Gegensätze galten im alten China als Quelle der Entwicklung von allem, was existiert. Positives und Negatives, die in Opposition zueinanderstehen, bilden eine dynamische Einheit. Alles verändert sich, dabei entstehen Konflikte. Diese können eine transformatorische Energie haben, wenn wir mit ihnen arbeiten und ihre Kraft sich entfalten darf. Der Schlüssel dazu heißt: Wir müssen zu unseren Gefühlen stehen und aufgeben, alles mit dem Verstand zu kontrollieren. Wer das tut, erschöpft sich. Wenn wir auf Erfolg drängen, entsteht Unsicherheit.

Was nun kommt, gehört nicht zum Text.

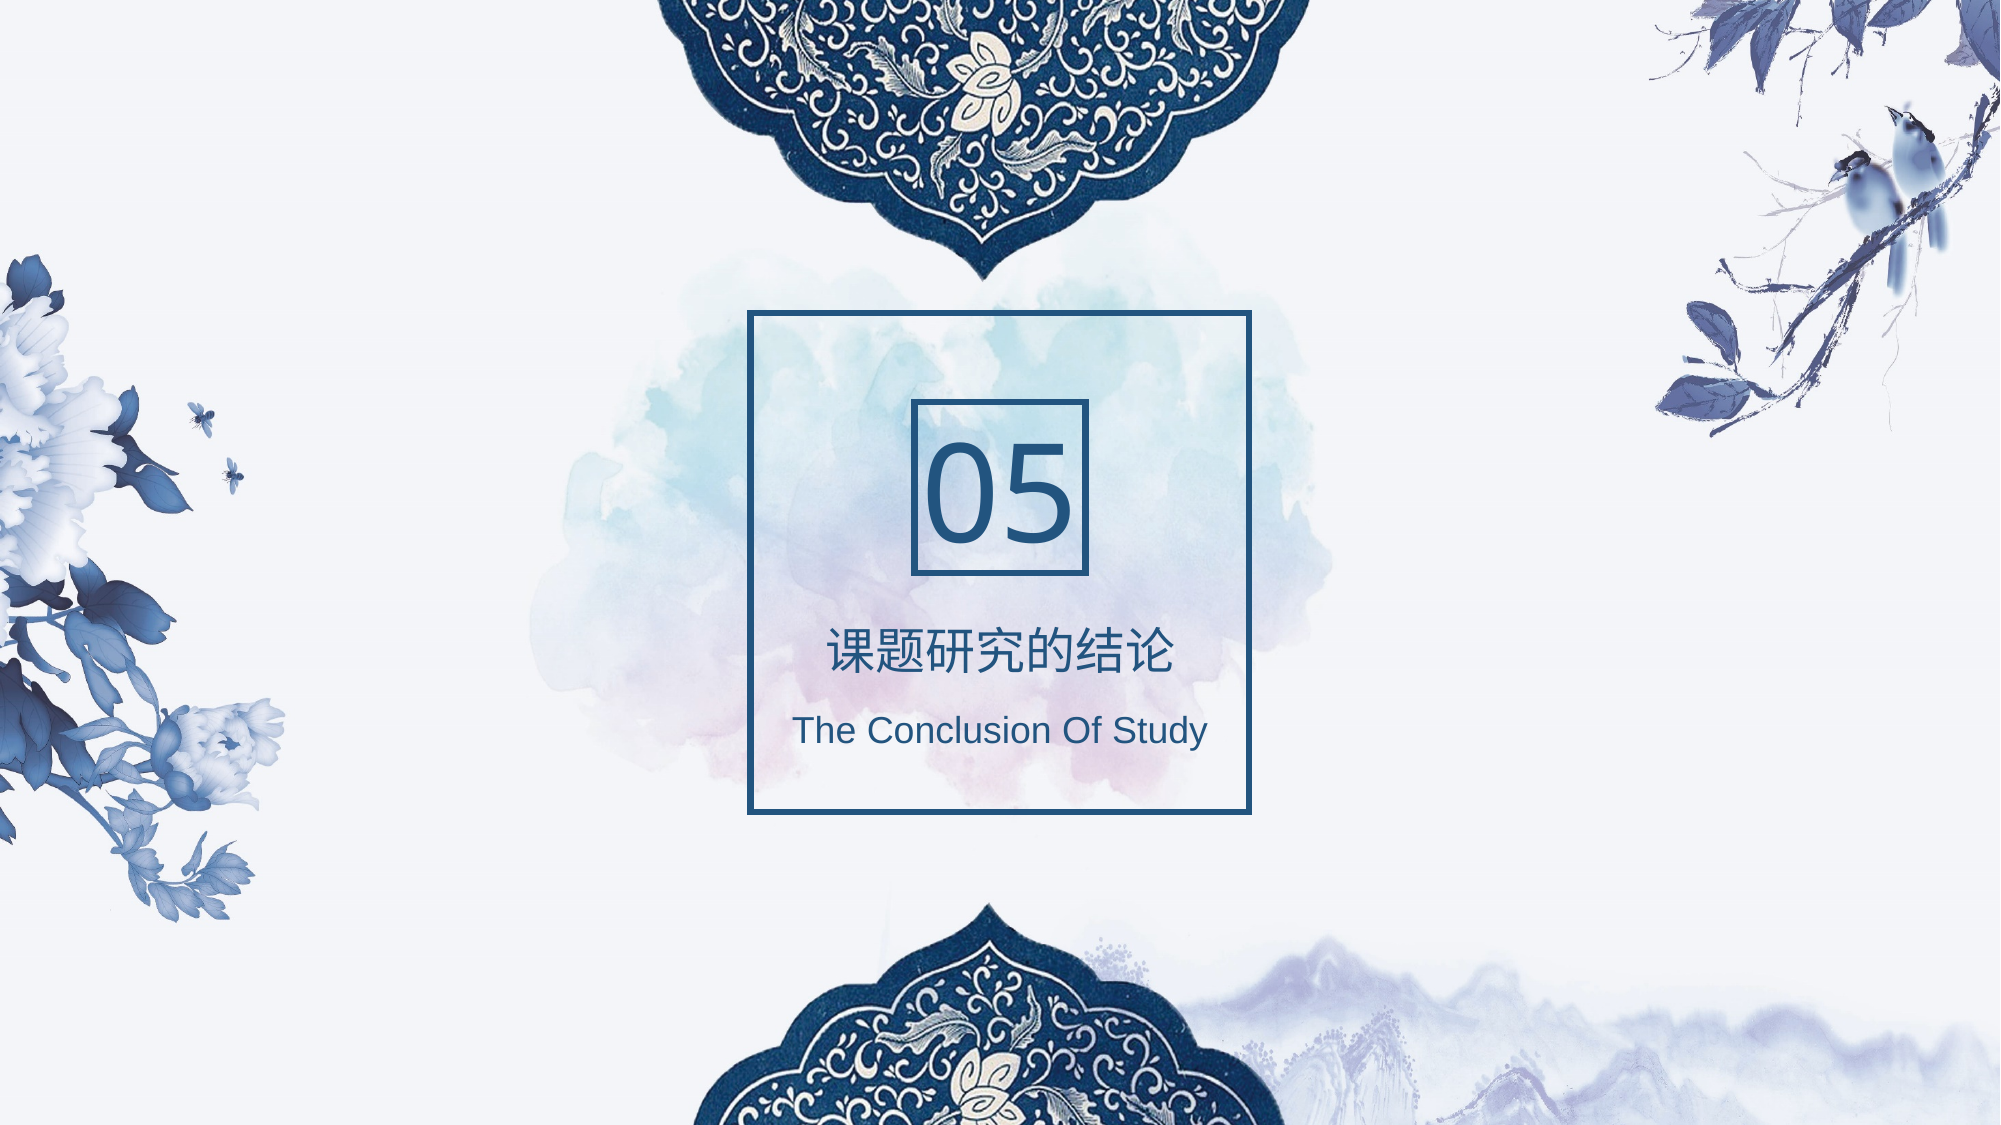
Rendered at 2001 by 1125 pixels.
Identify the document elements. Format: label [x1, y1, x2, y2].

picture [0, 0, 2000, 1125]
text_box [750, 313, 1250, 812]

Während einer Yoga-Nidra-Praxis werden wir angeleitet, zwei gegensätzliche Empfindungen zunächst getrennt und dann gleichzeitig zu erleben. Wir spüren Schwere im Körper, dann Leichtigkeit, gefolgt von beiden zusammen. Um Gegensätze gleichzeitig zu erleben, lösen wir uns vom Denken und lassen uns auf eine tiefe Entspannung ein. Wir erleben schwierige Gefühle im offenen, hypnagogischen Zustand des Bewusstseins. Wir lernen zu beobachten, was sie in uns auslösen, anstatt darauf zu reagieren. Wir sehen, dass wir unseren Gefühlen nicht ausgeliefert sind und schaffen so neue neuronale Muster, die wir im Alltag nutzen können. Für mich wirken diese gegensätzlichen Gefühlsphasen transformatorisch. Sie haben mir geholfen, Gefühle – wie die Angst, nicht gut genug zu sein – anzunehmen. 

Gefühle sind die Boten, die uns zur Ganzheit und Heilung führen. Wenn wir sie unterdrücken, werden sie lauter. Jedes Gefühl entsteht, wächst und vergeht. Sie willkommen zu heißen, ermöglicht uns zu unserem Leben und unseren Beziehungen zu stehen. Wir wissen nicht, was in anderen vorgeht, aber wir wissen, was wir fühlen. Wenn wir zu uns stehen, können wir nachfragen und sagen, was wir wirklich wollen, und dabei versuchen Missverständnisse zu vermeiden. Alles, wonach wir uns sehnen  – Freude, Kreativität, Innovation, Liebe -, entsteht nur durch unsere Verletzlichkeit. Indem wir das akzeptieren, was ist, können wir unsere Angst zu versagen, zulassen.

Wenn wir unsere Gefühle verleugnen, bleiben Frieden und Wohlbefinden außerhalb unserer Reichweite. Wenn wir das ganze Spektrum an Gefühlen willkommen heißen und zulassen, sind wir in der Lage, dauerhaft Frieden und Wohlbefinden zu erkennen und zu erfahren. Furchtlosigkeit und Frieden können sich im Leben ausbreiten, wenn wir uns nicht mehr fürchten, Angst oder Freude zu erleben. Wenn wir offen sind, all unsere Gefühle zu erfahren, kann Angst und Furcht unser Leben nicht beherrschen. Die Selbstkritik verliert ihre Kraft. Selbstliebe, Freundlichkeit und Mitgefühl blühen auf.“ – Richard Miller, iRest

Gerald Blomeyer, Berlin, 29.11.2020

Kintsugi – eine japanische Methode, zerbrochene Keramik zu reparieren. Es verbirgt nicht die Reparatur, sondern stellt sie durch die Verwendung von Gold in den Vordergrund. So entsteht in der Wertschätzung des ursprünglichen Objekts neue Schönheit.